Que tal esclarecer algumas dúvidas sobre o que mudou da DIPJ para a ECF?

A Escrituração Contábil Fiscal (ECF), nova obrigação acessória de registros contábeis, passará a fazer parte da vida das empresas jurídicas de todo o país, a partir do próximo mês. Segundo uma nova regra que consta na Instrução Normativa da Receita Federal nº 1.524, a ECF, substituirá a Declaração de Informações Econômico-fiscais da Pessoa Jurídica (DIPJ).

É importante lembrar que a Certificação Digital é essencial para a assinatura da ECF. Nesse caso, é preciso ter uma assinatura digital emitida por Autoridade Certificadora integrante da Infraestrutura de Chaves Públicas Brasileira (ICP Brasil), que não tenha sido revogado e que ainda esteja dentro de seu prazo de validade.
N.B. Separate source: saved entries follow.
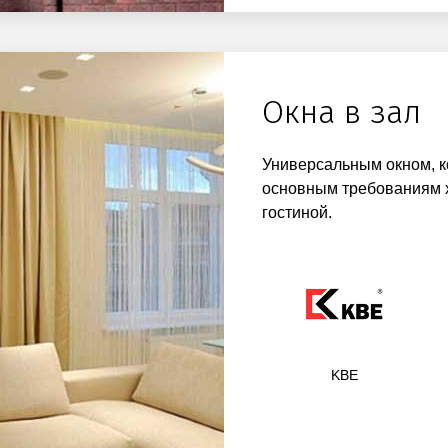
Окна в зал
Универсальным окном, к
основным требованиям хо
гостиной.
KBE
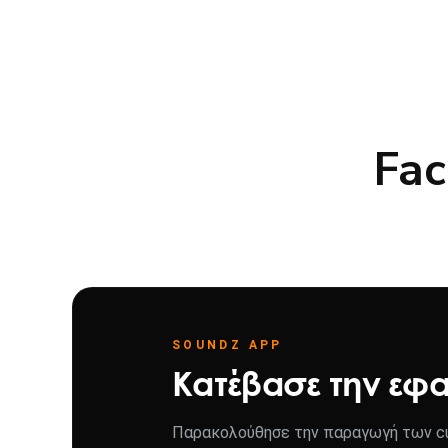
Fac
SOUNDZ APP
Κατέβασε την εφ
Παρακολούθησε την παραγωγή των cu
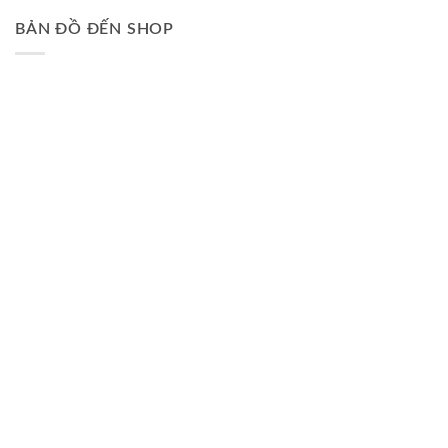
BẢN ĐỒ ĐẾN SHOP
Todas as ações que influenciam na base de cálculo e o valor devido ao Imposto sobre a Renda de Pessoa Jurídica (IRPJ) e da Contribuição Social sobre o Lucro Líquido (CSLL) serão declaradas por meio da ECF. Apontada como um avanço, a Escrituração possui, diferentemente da DIPJ, o sistema de rastreabilidade de informações, que proporciona verificar o Imposto de Renda (IR) e a CSLL. As mudanças que fortalecem os mecanismos de controle tributário, de forma que a Receita Federal realize o cruzamento de dados combatendo sonegação fiscal e evasão de dívidas.

Enquanto a DIPJ exigia poucas fichas, a ECF é composta por 14 módulos, onde constam a inclusão da Contribuição Social (LACS) e do Livro de Apuração do Lucro Real (Lalur), que não mais será impresso. Na ECF é possível que o contribuinte vincule as informações com o Sped, tendo assim um monitoramento que possibilita identificação de cada ação.

Portanto, investir em gestão contábil será necessário para controle do preenchimento da ECF com números exatos e fidedignos.